Por un instante, su mente viajó hasta aquel día de 1943 cuando, a los diecinueve años y en primer curso de universidad, le presentaron a un joven y guapo oficial del ejército, el teniente Eugene Cavanaugh. Desde aquel momento, ambos supieron que estaban hechos el uno para el otro. Se casaron al cabo de dos meses, pero pasaron dieciocho años hasta que nació su primera hija.
"Con Tom, ella encontró el mismo tipo de relación que yo tuve la suerte de tener, pero…" Se levantó de un salto.
Tenía que reunirse con Catherine. "Brian debió de alejarse y perderse -se dijo-. Catherine es fuerte, aunque ahora estará al borde del colapso. Ay, Dios mío, haz que lo encuentren!"
Recorrió el apartamento a la carrera y recogió retratos enmarcados de las repisas y las mesas. Se había mudado de Beekman Place hacía diez años. Y aún tenía más espacio del que necesitaba: comedor, biblioteca, una suite para los invitados… Pero su propósito era que cuando Tom, Catherine y los niños llegaran de Omaha, hubiera espacio suficiente para todos.
Bárbara guardó las fotos en el bolso de piel grande que Catherine y Tom le habían regalado en su último cumpleaños, cogió un abrigo del armario del recibidor y, sin molestarse en cerrar la puerta con las dos llaves, salió deprisa a tiempo de apretar el botón del ascensor cuando éste bajaba del ático.
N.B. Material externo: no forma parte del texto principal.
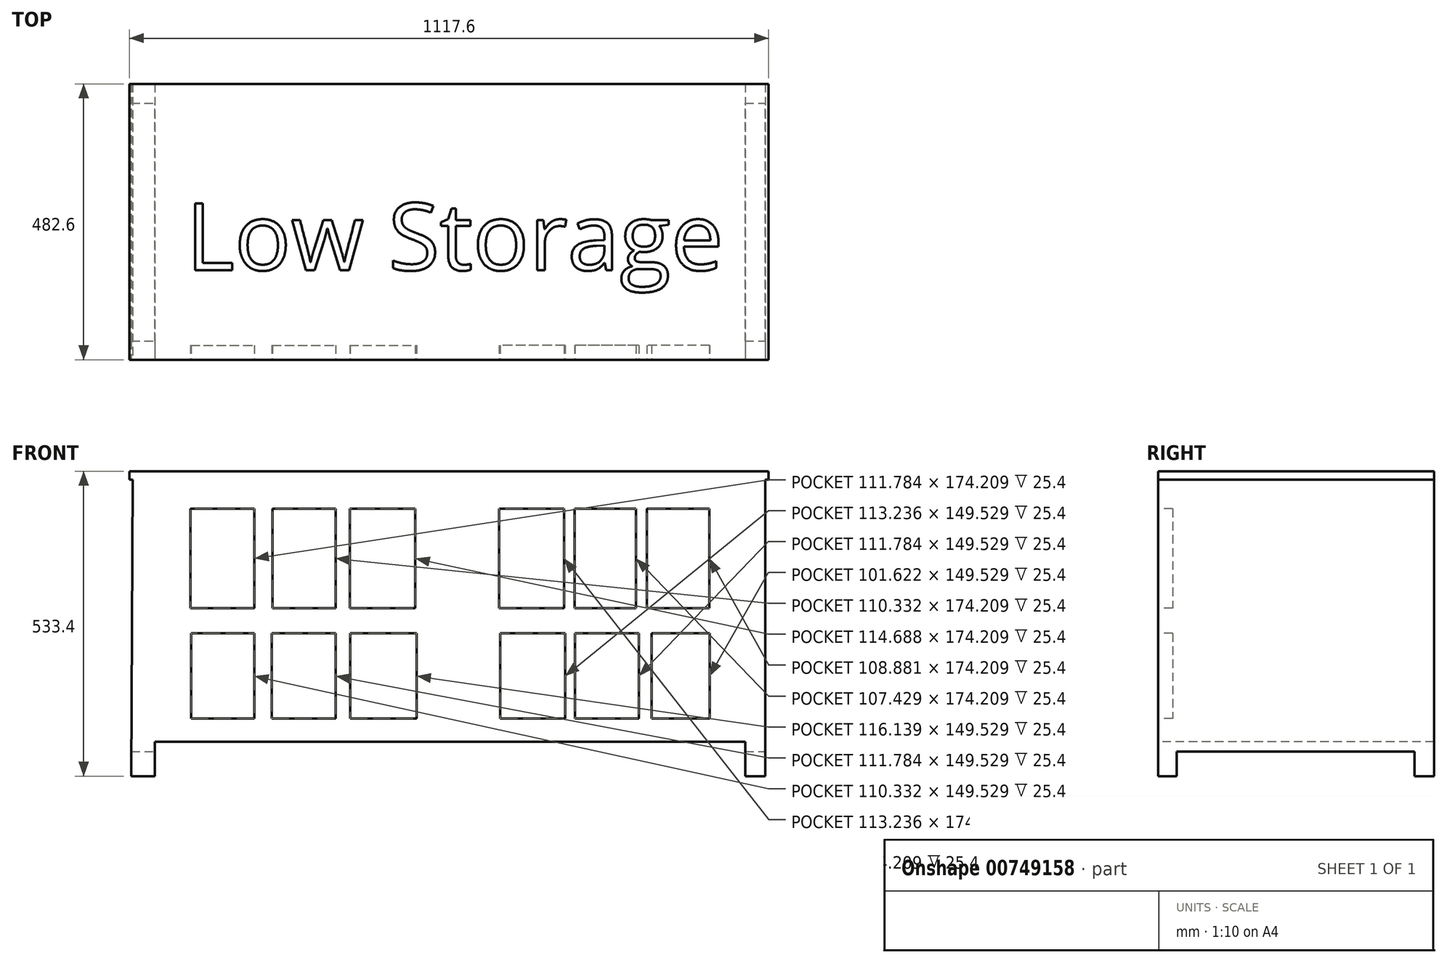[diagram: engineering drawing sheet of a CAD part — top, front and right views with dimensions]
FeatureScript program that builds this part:
annotation { "Feature Type Name" : "Feature", "Feature Type Description" : "" }
export const myFeature = defineFeature(function(context is Context, id is Id, definition is map)
    precondition{}
    {
        {
            var Q0;
            Q0=qCreatedBy(makeId("Top.planeOp"),FACE);
            var sketch = newSketch(context, id + "F0", { "sketchPlane" : qUnion([Q0])});
            skLineSegment(sketch, "E0.bottom", {"start": v(0, 0) * mm, "end": v(1117.6, 0) * mm});
            skLineSegment(sketch, "E0.top", {"start": v(0, 482.6) * mm, "end": v(1117.6, 482.6) * mm});
            skLineSegment(sketch, "E0.left", {"start": v(0, 0) * mm, "end": v(0, 482.6) * mm});
            skLineSegment(sketch, "E0.right", {"start": v(1117.6, 0) * mm, "end": v(1117.6, 482.6) * mm});
            skSolve(sketch);
        }
        {
            var Q0;
            Q0 = qSketchRegion(id + "F0", true);
            extrude(context, id + "F1", {"entities" : qUnion([Q0]), "depth" : 533.4 * mm, "offsetDistance" : 25.4 * mm});
        }
        {
            var Q0;
            Q0=makeQuery(id+"F1.opExtrude","SWEPT_FACE",FACE,{"disambiguationData":[OSD([sQuery(id+"F0.wireOp",EDGE,"E0.bottom")])]});
            var sketch = newSketch(context, id + "F2", { "sketchPlane" : qUnion([Q0])});
            skLineSegment(sketch, "E1.bottom", {"start": v(44.66, 0) * mm, "end": v(1076.78, 0) * mm});
            skLineSegment(sketch, "E1.top", {"start": v(44.66, 59.86) * mm, "end": v(1076.78, 59.86) * mm});
            skLineSegment(sketch, "E1.left", {"start": v(44.66, 0) * mm, "end": v(44.66, 59.86) * mm});
            skLineSegment(sketch, "E1.right", {"start": v(1076.78, 0) * mm, "end": v(1076.78, 59.86) * mm});
            skSolve(sketch);
        }
        {
            var Q0;
            Q0 = qSketchRegion(id + "F2", true);
            extrude(context, id + "F3", {"entities" : qUnion([Q0]), "operationType" : NewBodyOperationType.REMOVE, "endBound" : BoundingType.THROUGH_ALL, "oppositeDirection" : true, "depth" : 25.4 * mm, "offsetDistance" : 25.4 * mm});
        }
        {
            var Q0;
            Q0=makeQuery(id+"F1.opExtrude","SWEPT_FACE",FACE,{"disambiguationData":[OSD([sQuery(id+"F0.wireOp",EDGE,"E0.right")])]});
            var sketch = newSketch(context, id + "F4", { "sketchPlane" : qUnion([Q0])});
            skLineSegment(sketch, "E2.bottom", {"start": v(32.84, 0) * mm, "end": v(448.56, 0) * mm});
            skLineSegment(sketch, "E2.top", {"start": v(32.84, 42.71) * mm, "end": v(448.56, 42.71) * mm});
            skLineSegment(sketch, "E2.left", {"start": v(32.84, 0) * mm, "end": v(32.84, 42.71) * mm});
            skLineSegment(sketch, "E2.right", {"start": v(448.56, 0) * mm, "end": v(448.56, 42.71) * mm});
            skSolve(sketch);
        }
        {
            var Q0;
            Q0 = qSketchRegion(id + "F4", true);
            extrude(context, id + "F5", {"entities" : qUnion([Q0]), "operationType" : NewBodyOperationType.REMOVE, "endBound" : BoundingType.THROUGH_ALL, "oppositeDirection" : true, "depth" : 25.4 * mm, "offsetDistance" : 25.4 * mm});
        }
        {
            var Q0;
            Q0=makeQuery(id+"F1.opExtrude","SWEPT_FACE",FACE,{"disambiguationData":[OSD([sQuery(id+"F0.wireOp",EDGE,"E0.bottom")])]});
            var sketch = newSketch(context, id + "F6", { "sketchPlane" : qUnion([Q0])});
            skLineSegment(sketch, "E3.bottom", {"start": v(106.58, 467.77) * mm, "end": v(218.37, 467.77) * mm});
            skLineSegment(sketch, "E3.top", {"start": v(106.58, 293.56) * mm, "end": v(218.37, 293.56) * mm});
            skLineSegment(sketch, "E3.left", {"start": v(106.58, 467.77) * mm, "end": v(106.58, 293.56) * mm});
            skLineSegment(sketch, "E3.right", {"start": v(218.37, 467.77) * mm, "end": v(218.37, 293.56) * mm});
            skLineSegment(sketch, "E4.bottom", {"start": v(250.3, 467.77) * mm, "end": v(360.64, 467.77) * mm});
            skLineSegment(sketch, "E4.top", {"start": v(250.3, 293.56) * mm, "end": v(360.64, 293.56) * mm});
            skLineSegment(sketch, "E4.left", {"start": v(250.3, 467.77) * mm, "end": v(250.3, 293.56) * mm});
            skLineSegment(sketch, "E4.right", {"start": v(360.64, 467.77) * mm, "end": v(360.64, 293.56) * mm});
            skLineSegment(sketch, "E5.bottom", {"start": v(385.32, 467.77) * mm, "end": v(500, 467.77) * mm});
            skLineSegment(sketch, "E5.top", {"start": v(385.32, 293.56) * mm, "end": v(500, 293.56) * mm});
            skLineSegment(sketch, "E5.left", {"start": v(385.32, 467.77) * mm, "end": v(385.32, 293.56) * mm});
            skLineSegment(sketch, "E5.right", {"start": v(500, 467.77) * mm, "end": v(500, 293.56) * mm});
            skLineSegment(sketch, "E6.bottom", {"start": v(1013.92, 467.77) * mm, "end": v(905.04, 467.77) * mm});
            skLineSegment(sketch, "E6.top", {"start": v(1013.92, 293.56) * mm, "end": v(905.04, 293.56) * mm});
            skLineSegment(sketch, "E6.left", {"start": v(1013.92, 467.77) * mm, "end": v(1013.92, 293.56) * mm});
            skLineSegment(sketch, "E6.right", {"start": v(905.04, 467.77) * mm, "end": v(905.04, 293.56) * mm});
            skLineSegment(sketch, "E7.bottom", {"start": v(886.17, 467.77) * mm, "end": v(778.74, 467.77) * mm});
            skLineSegment(sketch, "E7.top", {"start": v(886.17, 293.56) * mm, "end": v(778.74, 293.56) * mm});
            skLineSegment(sketch, "E7.left", {"start": v(886.17, 467.77) * mm, "end": v(886.17, 293.56) * mm});
            skLineSegment(sketch, "E7.right", {"start": v(778.74, 467.77) * mm, "end": v(778.74, 293.56) * mm});
            skLineSegment(sketch, "E8.bottom", {"start": v(759.87, 467.77) * mm, "end": v(646.63, 467.77) * mm});
            skLineSegment(sketch, "E8.top", {"start": v(759.87, 293.56) * mm, "end": v(646.63, 293.56) * mm});
            skLineSegment(sketch, "E8.left", {"start": v(759.87, 467.77) * mm, "end": v(759.87, 293.56) * mm});
            skLineSegment(sketch, "E8.right", {"start": v(646.63, 467.77) * mm, "end": v(646.63, 293.56) * mm});
            skLineSegment(sketch, "E9.bottom", {"start": v(108.03, 250) * mm, "end": v(218.37, 250) * mm});
            skLineSegment(sketch, "E9.top", {"start": v(108.03, 100.48) * mm, "end": v(218.37, 100.48) * mm});
            skLineSegment(sketch, "E9.left", {"start": v(108.03, 250) * mm, "end": v(108.03, 100.48) * mm});
            skLineSegment(sketch, "E9.right", {"start": v(218.37, 250) * mm, "end": v(218.37, 100.48) * mm});
            skLineSegment(sketch, "E10.bottom", {"start": v(248.85, 250) * mm, "end": v(360.64, 250) * mm});
            skLineSegment(sketch, "E10.top", {"start": v(248.85, 100.48) * mm, "end": v(360.64, 100.48) * mm});
            skLineSegment(sketch, "E10.left", {"start": v(248.85, 250) * mm, "end": v(248.85, 100.48) * mm});
            skLineSegment(sketch, "E10.right", {"start": v(360.64, 250) * mm, "end": v(360.64, 100.48) * mm});
            skLineSegment(sketch, "E11.bottom", {"start": v(385.92, 250) * mm, "end": v(502.06, 250) * mm});
            skLineSegment(sketch, "E11.top", {"start": v(385.92, 100.48) * mm, "end": v(502.06, 100.48) * mm});
            skLineSegment(sketch, "E11.left", {"start": v(385.92, 250) * mm, "end": v(385.92, 100.48) * mm});
            skLineSegment(sketch, "E11.right", {"start": v(502.06, 250) * mm, "end": v(502.06, 100.48) * mm});
            skLineSegment(sketch, "E12.bottom", {"start": v(1014.53, 250) * mm, "end": v(912.9, 250) * mm});
            skLineSegment(sketch, "E12.top", {"start": v(1014.53, 100.48) * mm, "end": v(912.9, 100.48) * mm});
            skLineSegment(sketch, "E12.left", {"start": v(1014.53, 250) * mm, "end": v(1014.53, 100.48) * mm});
            skLineSegment(sketch, "E12.right", {"start": v(912.9, 250) * mm, "end": v(912.9, 100.48) * mm});
            skLineSegment(sketch, "E13.bottom", {"start": v(891.13, 250) * mm, "end": v(779.34, 250) * mm});
            skLineSegment(sketch, "E13.top", {"start": v(891.13, 100.48) * mm, "end": v(779.34, 100.48) * mm});
            skLineSegment(sketch, "E13.left", {"start": v(891.13, 250) * mm, "end": v(891.13, 100.48) * mm});
            skLineSegment(sketch, "E13.right", {"start": v(779.34, 250) * mm, "end": v(779.34, 100.48) * mm});
            skLineSegment(sketch, "E14.bottom", {"start": v(761.92, 250) * mm, "end": v(648.69, 250) * mm});
            skLineSegment(sketch, "E14.top", {"start": v(761.92, 100.48) * mm, "end": v(648.69, 100.48) * mm});
            skLineSegment(sketch, "E14.left", {"start": v(761.92, 250) * mm, "end": v(761.92, 100.48) * mm});
            skLineSegment(sketch, "E14.right", {"start": v(648.69, 250) * mm, "end": v(648.69, 100.48) * mm});
            skSolve(sketch);
        }
        {
            var Q0;
            Q0 = qSketchRegion(id + "F6", true);
            extrude(context, id + "F7", {"entities" : qUnion([Q0]), "operationType" : NewBodyOperationType.REMOVE, "oppositeDirection" : true, "depth" : 25.4 * mm, "offsetDistance" : 25.4 * mm});
        }
        {
            var Q0;
            Q0=makeQuery(id+"F1.opExtrude","CAP_FACE",FACE,{"disambiguationData":[OSD([sQuery(id+"F0.wireOp",EDGE,"E0.bottom"),sQuery(id+"F0.wireOp",EDGE,"E0.top"),sQuery(id+"F0.wireOp",EDGE,"E0.left"),sQuery(id+"F0.wireOp",EDGE,"E0.right")])],"isStart":false});
            var sketch = newSketch(context, id + "F8", { "sketchPlane" : qUnion([Q0])});
            skText(sketch, "E15", { "text": "Low Storage", "fontName": "OpenSans-Regular.ttf"});
            const initialGuessF8  = {"E15": [0.09878, 0.15666, 1, 0, 0.1179]};
            skSetInitialGuess(sketch, initialGuessF8);
            skSolve(sketch);
        }
        {
            var Q0;
            Q0 = qSketchRegion(id + "F8", true);
            extrude(context, id + "F9", {"entities" : qUnion([Q0]), "operationType" : NewBodyOperationType.REMOVE, "oppositeDirection" : true, "depth" : 1 / 101.6 * mm, "offsetDistance" : 25.4 * mm});
        }
        {
            var Q0;
            Q0=makeQuery(id+"F1.opExtrude","SWEPT_FACE",FACE,{"disambiguationData":[OSD([sQuery(id+"F0.wireOp",EDGE,"E0.bottom")])]});
            var sketch = newSketch(context, id + "F10", { "sketchPlane" : qUnion([Q0])});
            skLineSegment(sketch, "E16", {"start": v(1117.6, 518.53) * mm, "end": v(1112.2, 518.53) * mm});
            skLineSegment(sketch, "E17", {"start": v(1112.2, 518.53) * mm, "end": v(1112.2, 0) * mm});
            skLineSegment(sketch, "E18", {"start": v(1112.2, 0) * mm, "end": v(1117.6, 0) * mm});
            skLineSegment(sketch, "E19", {"start": v(1117.6, 0) * mm, "end": v(1117.6, 518.53) * mm});
            skLineSegment(sketch, "E20", {"start": v(0, 518.53) * mm, "end": v(5.66, 518.53) * mm});
            skLineSegment(sketch, "E21", {"start": v(5.66, 518.53) * mm, "end": v(3.43, 0) * mm});
            skLineSegment(sketch, "E22", {"start": v(3.43, 0) * mm, "end": v(0, 0) * mm});
            skLineSegment(sketch, "E23", {"start": v(0, 0) * mm, "end": v(0, 518.53) * mm});
            skSolve(sketch);
        }
        {
            var Q0;
            Q0 = qSketchRegion(id + "F10", true);
            extrude(context, id + "F11", {"entities" : qUnion([Q0]), "operationType" : NewBodyOperationType.REMOVE, "endBound" : BoundingType.THROUGH_ALL, "oppositeDirection" : true, "depth" : 25.4 * mm, "offsetDistance" : 25.4 * mm});
        }
    });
Sam, el ascensorista, era un viejo empleado. Cuando le abrió la puerta, cambió la sonrisa por una mirada de preocupación.
– Buenas noches, señora Cavanaugh. Feliz Navidad. ¿Tiene alguna noticia del doctor Dornan?
Bárbara, temerosa de hablar, meneó la cabeza.
– Tiene usted unos nietos preciosos. El pequeño, Brian, me dijo que usted le había dado una cosa a su mamá que curaría a su papá. Ojalá sea verdad.